EXERCISE BRIEF: Starting from the line that contains "the parked car at (93,110)", output every remaining line of the records below exactly as it appears, that line and the last one included.

Scene geometry reasoning data:
***

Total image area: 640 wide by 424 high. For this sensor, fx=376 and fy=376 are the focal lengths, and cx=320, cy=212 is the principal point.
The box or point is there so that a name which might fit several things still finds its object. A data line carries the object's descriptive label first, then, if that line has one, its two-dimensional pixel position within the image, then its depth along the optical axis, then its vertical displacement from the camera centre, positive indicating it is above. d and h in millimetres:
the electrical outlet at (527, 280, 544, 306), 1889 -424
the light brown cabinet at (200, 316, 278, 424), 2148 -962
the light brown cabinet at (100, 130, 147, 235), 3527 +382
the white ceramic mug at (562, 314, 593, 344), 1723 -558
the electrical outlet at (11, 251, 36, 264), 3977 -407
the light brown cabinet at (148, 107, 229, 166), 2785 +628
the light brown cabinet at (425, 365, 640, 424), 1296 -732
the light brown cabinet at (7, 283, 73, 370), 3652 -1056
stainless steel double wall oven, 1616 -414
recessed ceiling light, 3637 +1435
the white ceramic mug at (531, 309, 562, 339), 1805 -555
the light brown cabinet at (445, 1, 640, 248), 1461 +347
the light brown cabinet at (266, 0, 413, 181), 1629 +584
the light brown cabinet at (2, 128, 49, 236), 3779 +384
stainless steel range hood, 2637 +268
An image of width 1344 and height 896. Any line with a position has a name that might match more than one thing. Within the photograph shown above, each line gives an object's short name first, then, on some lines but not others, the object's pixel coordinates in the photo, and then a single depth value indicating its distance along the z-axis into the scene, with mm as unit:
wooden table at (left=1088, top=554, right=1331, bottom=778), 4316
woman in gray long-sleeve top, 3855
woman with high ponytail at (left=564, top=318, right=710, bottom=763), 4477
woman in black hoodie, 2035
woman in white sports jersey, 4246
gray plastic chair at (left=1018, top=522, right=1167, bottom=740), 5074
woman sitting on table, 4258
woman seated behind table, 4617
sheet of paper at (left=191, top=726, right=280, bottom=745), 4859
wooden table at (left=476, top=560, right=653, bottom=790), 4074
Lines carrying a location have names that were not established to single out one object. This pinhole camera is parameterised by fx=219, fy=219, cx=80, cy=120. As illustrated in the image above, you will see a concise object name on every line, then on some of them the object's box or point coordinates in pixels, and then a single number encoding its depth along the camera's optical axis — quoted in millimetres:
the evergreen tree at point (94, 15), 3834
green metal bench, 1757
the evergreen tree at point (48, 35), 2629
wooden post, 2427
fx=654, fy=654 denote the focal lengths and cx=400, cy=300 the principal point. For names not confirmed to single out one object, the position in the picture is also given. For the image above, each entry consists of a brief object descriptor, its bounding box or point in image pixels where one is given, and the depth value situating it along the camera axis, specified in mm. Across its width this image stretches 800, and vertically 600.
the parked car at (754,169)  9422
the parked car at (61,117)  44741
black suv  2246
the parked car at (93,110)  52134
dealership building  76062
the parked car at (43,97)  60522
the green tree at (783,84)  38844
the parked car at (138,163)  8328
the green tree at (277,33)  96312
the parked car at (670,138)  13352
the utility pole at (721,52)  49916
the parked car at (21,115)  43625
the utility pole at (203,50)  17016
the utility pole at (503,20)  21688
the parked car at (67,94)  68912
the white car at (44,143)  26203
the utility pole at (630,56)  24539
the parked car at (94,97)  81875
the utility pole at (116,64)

***

TASK RESPONSE:
the parked car at (93,110)  52134
dealership building  76062
the parked car at (43,97)  60522
the green tree at (783,84)  38844
the parked car at (138,163)  8328
the green tree at (277,33)  96312
the parked car at (670,138)  13352
the utility pole at (721,52)  49916
the parked car at (21,115)  43625
the utility pole at (203,50)  17016
the utility pole at (503,20)  21688
the parked car at (67,94)  68912
the white car at (44,143)  26203
the utility pole at (630,56)  24539
the parked car at (94,97)  81875
the utility pole at (116,64)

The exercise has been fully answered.